NZ NewswireNZ Newswire 31/07/2016 Steve Larkin

Australia has warned other countries of possible fire hazards at the Rio Olympic village after conceding some failings in its emergency plans.

Australian team boss Kitty Chiller is disturbed that some team members were oblivious to an emergency evacuation during a fire in their residence at the athletes' village on Friday.

Shooter Warren Potent slept through the evacuation during the blaze, which team hierarchy believe was started by a cigarette tossed into piles of rubbish by a local worker.

Fire alarms had been deactivated at the time and Potent says he wasn't woken by door-knocking or phone calls to evacuate.

"I didn't know it even happened, to be honest," Potent told reporters on Saturday.

"We had our protocol in place but it doesn't actually work when I'm asleep and the phone is on silent, unfortunately."

Chiller, flanking Potent at a media conference, was troubled the 54-year-old wasn't evacuated with about 100 other members of the Australian team.

"Sorry Warren, I'm glad you got a good little power nap there but it's something that I will take back to make sure that doesn't happen again," she said.

Chiller has warned team leaders of other nations about potential fire hazards.

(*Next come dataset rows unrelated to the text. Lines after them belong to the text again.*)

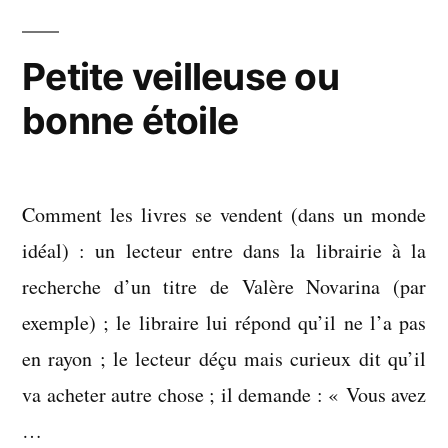
ça
marche
Petite veilleuse ou
bonne étoile
Comment les livres se vendent (dans un monde
idéal) : un lecteur entre dans la librairie à la
recherche d’un titre de Valère Novarina (par
exemple) ; le libraire lui répond qu’il ne l’a pas
en rayon ; le lecteur déçu mais curieux dit qu’il
va acheter autre chose ; il demande : « Vous avez
…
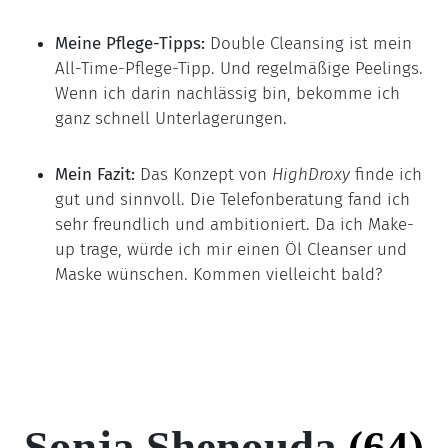
Meine Pflege-Tipps:
Double Cleansing ist mein
All-Time-Pflege-Tipp. Und regelmäßige Peelings.
Wenn ich darin nachlässig bin, bekomme ich
ganz schnell Unterlagerungen.
Mein Fazit:
Das Konzept von
HighDroxy
finde ich
gut und sinnvoll. Die Telefonberatung fand ich
sehr freundlich und ambitioniert. Da ich Make-
up trage, würde ich mir einen Öl Cleanser und
Maske wünschen. Kommen vielleicht bald?
Sonja Shenouda
(64)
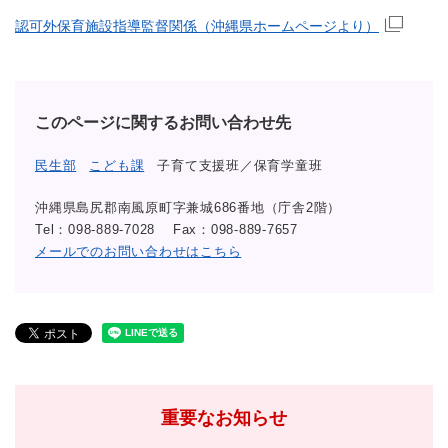
認可外保育施設指導監督関係（沖縄県ホームページより）
このページに関するお問い合わせ先
民生部
こども課
子育て支援班／保育学童班
沖縄県島尻郡南風原町字兼城686番地（庁舎2階）
Tel：098-889-7028
Fax：098-889-7657
メールでのお問い合わせはこちら
重要なお知らせ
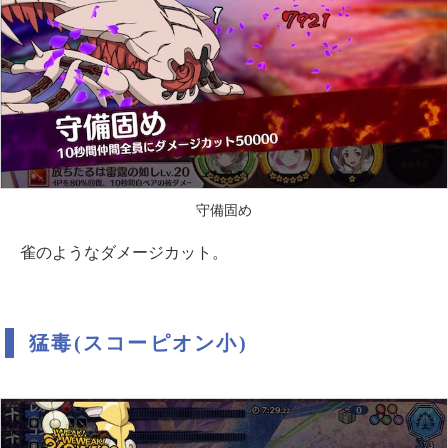
守備固め
雀のようなダメージカット。
猛毒(スコーピオン小)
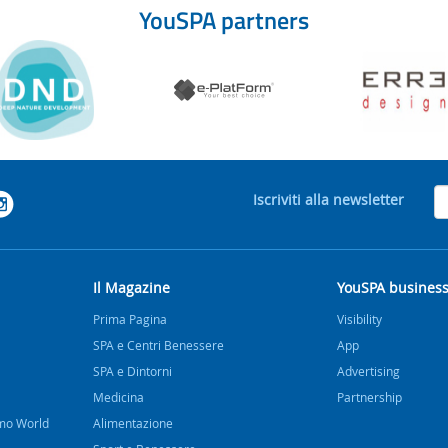
YouSPA partners
Iscriviti alla newsletter
Il Magazine
YouSPA busines
Prima Pagina
Visibility
SPA e Centri Benessere
App
SPA e Dintorni
Advertising
Medicina
Partnership
imo World
Alimentazione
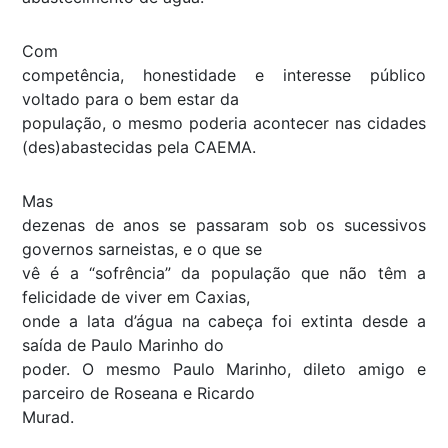
Com
competência, honestidade e interesse público
voltado para o bem estar da
população, o mesmo poderia acontecer nas cidades
(des)abastecidas pela CAEMA.
Mas
dezenas de anos se passaram sob os sucessivos
governos sarneistas, e o que se
vê é a “sofrência” da população que não têm a
felicidade de viver em Caxias,
onde a lata d’água na cabeça foi extinta desde a
saída de Paulo Marinho do
poder. O mesmo Paulo Marinho, dileto amigo e
parceiro de Roseana e Ricardo
Murad.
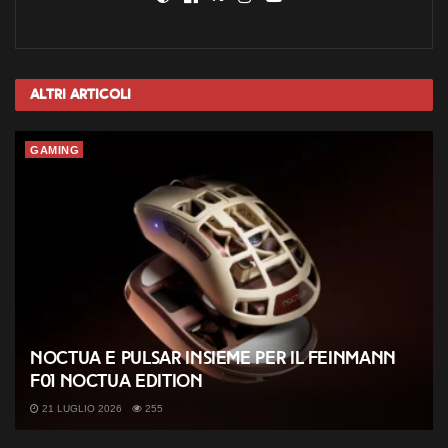
Altri
Articoli
GAMING
Noctua e Pulsar insieme per il Feinmann
F01 Noctua Edition
21 LUGLIO 2026
255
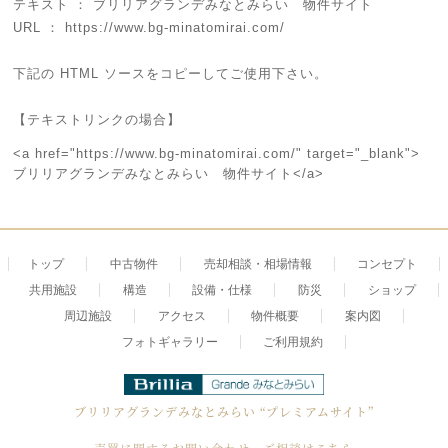
テキスト ： ブリリアグランデみなとみらい 物件サイト
URL ： https://www.bg-minatomirai.com/
下記の HTML ソースをコピーしてご使用下さい。
【テキストリンクの場合】
<a href="https://www.bg-minatomirai.com/" target="_blank">
ブリリアグランデみなとみらい 物件サイト</a>
トップ
中古物件
売却相談・相場情報
コンセプト
共用施設
構造
設備・仕様
防災
ショップ
周辺施設
アクセス
物件概要
案内図
フォトギャラリー
ご利用規約
ブリリアグランデみなとみらい
“プレミアムサイト”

"I spoke to a couple of my colleagues, three or four other NOCs (national Olympic committees) last night, and just said `look, check your basement, see what rubbish is still left there'," she said.

"And we will definitely be bringing it up at the chefs de mission meeting tomorrow morning that all the rubbish is cleared."

Chiller and her emergency support team have now elected fire wardens for each of the 18 floors of the Australian residence at the village.

Overnight, firemen were stationed on all floors, and security guards in the basement, in a temporary measure.

Australian officials were unaware that fire alarms had been deactivated.

"Obviously that is completely unacceptable that a) the fire alarm was disabled and b) that if it had to be, that we weren't warned about that," Chiller said.

There had been "numerous people" given approval to deactivate the alarms - now there was just one, she said.

Australian hierarchy have since triple-checked the fire alarms are working again after Chiller met with Rio 2016 organisers and the International Olympic Committee.

"There was no point in laying blame or saying `could have or should have' at that point last night," she said.

Chiller last Sunday refused to allow the Australians to take residence in their building, number 23 at the village, because of safety concerns. The team moved in three days later after hasty repairs.

"It was just `really, of all the 31 buildings, it had to be building 23 after everything that has happened," Chiller said.

"I don't think you could write that script."